The attention of late has come partly because of new research (like this) on coenzyme-enhancing supplements. And while there is still a need for longer-term research to see the drugs’ impact on humans, they’re promising, says Matt Berenc, the director of education at the Equinox Fitness Training Institute. However, you can also increase levels of both coenzymes through your diet and lifestyle.

What you need to know about CoQ10:

What it is:
CoQ10 swims in the oily membranes of cell mitochondria (cells’ power plants). There it serves as a sort of messenger service, shuttling electrons between enzymes that need them to make energy. CoQ10 also works as an antioxidant, blocking free radicals from damaging mitochondria. It naturally decreases with age, which can open the door for damage and interfere with cellular energy.

The supplement:
Popping standard CoQ10 supplements may not help; the molecule is so oily that little of it is absorbed. The creators of a supplement called MitoQ claim to have tweaked the molecule to fix this problem. Multiple in vitro and animal studies show that the CoQ10 in MitoQ may help protect against things like high blood pressure, cardiovascular disease, neurodegeneration, inflammatory bowel disease, Alzehimer’s and more.

Now human trials are showing benefits, too. Researchers at the University of Colorado found that when people in their 60s and 70s took MitoQ (which contains 10mg of CoQ10 per two-pill dose) for six weeks, they got a 42 percent improvement in dilation of arteries. Essentially, their blood vessels acted 15 to 20 years younger, according to the study, published in the journal Hypertension.

MitoQ is still a supplement, not a drug, so it can’t make claims about treating disease. But researchers are planning more high-quality, placebo-controlled, double-blind studies that further explore benefits in people.

The food sources:
“Organ meats like heart and liver from terrestrial animals are the most concentrated food sources of CoQ10, with beef heart containing about 16 milligrams of CoQ10 per five-ounce serving,” says Berenc. “The next best sources of CoQ10 are sardines and herring with about half as much CoQ10 per kilogram. Nuts and legumes are also moderate sources.”

What you need to know about NAD+:

What it is:
NAD+ is a central regulator of metabolism and acts like a power source for mitochondria. It’s crucial in DNA repair and gene expression and plays a role in regulating sirtuins, which are linked to longevity. Your body works hard to maintain levels of NAD+, but they naturally decline with age, drinking too much alcohol, overeating, not sleeping enough, working too much, and time-zone hopping, Brenner says.

Transcribed contents of the pages:

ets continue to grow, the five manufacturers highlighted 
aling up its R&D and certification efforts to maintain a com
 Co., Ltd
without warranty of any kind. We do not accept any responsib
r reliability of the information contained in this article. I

-- What you are asked to do --
Write the next part of the text on CoQ10 and NAD+, starting after its last sentence. The records are separate material and are not part of the text.

-- Output below --
The supplement:
In 2004, Brenner discovered that a form of vitamin B3 called nicotinamide riboside (NR) could increase NAD+. Since then, in vitro and animal research shows that NR, through effects on NAD+, may help guard against heart failure, protect against obesity and noise-induced hearing loss, improve cognitive and other symptoms of Alzheimer’s, and enhance stem cell function and lifespan in mice.

And now research is venturing into human trials. A study from the University of Colorado found that after six weeks, a supplement called Niagen increased NAD+ by 60 percent in healthy middle-age and older adults, plus showed a trend toward lowering blood pressure and reducing aortic stiffness in subjects with mild hypertension. (Brenner is the chief scientific advisor and has a financial stake in the company that makes Niagen.)

While the research is promising, more is needed in humans to better understand how NR affects people. Brenner’s anecdotal evidence suggests people may experience improved digestion, bounce back more quickly from workouts and jet lag, and notice improved hair and nail growth.

The food sources
Vitamin B3, which leads to increases in NAD+, is available in dairy milk, chicken, cremini mushrooms, tuna, sardines, salmon, yeast, and green vegetables, per Berenc. “B3 is readily found in the diet and would be the point of focus when tailoring what you eat to support NAD+,” he says. Men should aim for 16 milligrams of B3 a day while women can strive for 14 milligrams.

And keep up your exercise habit as that can help increase levels (though it’s unclear by exactly how much) as well, per Berenc. “It is the result of training that increases mitochondrial density in the muscles, which plays a role in producing NAD+,” he explains.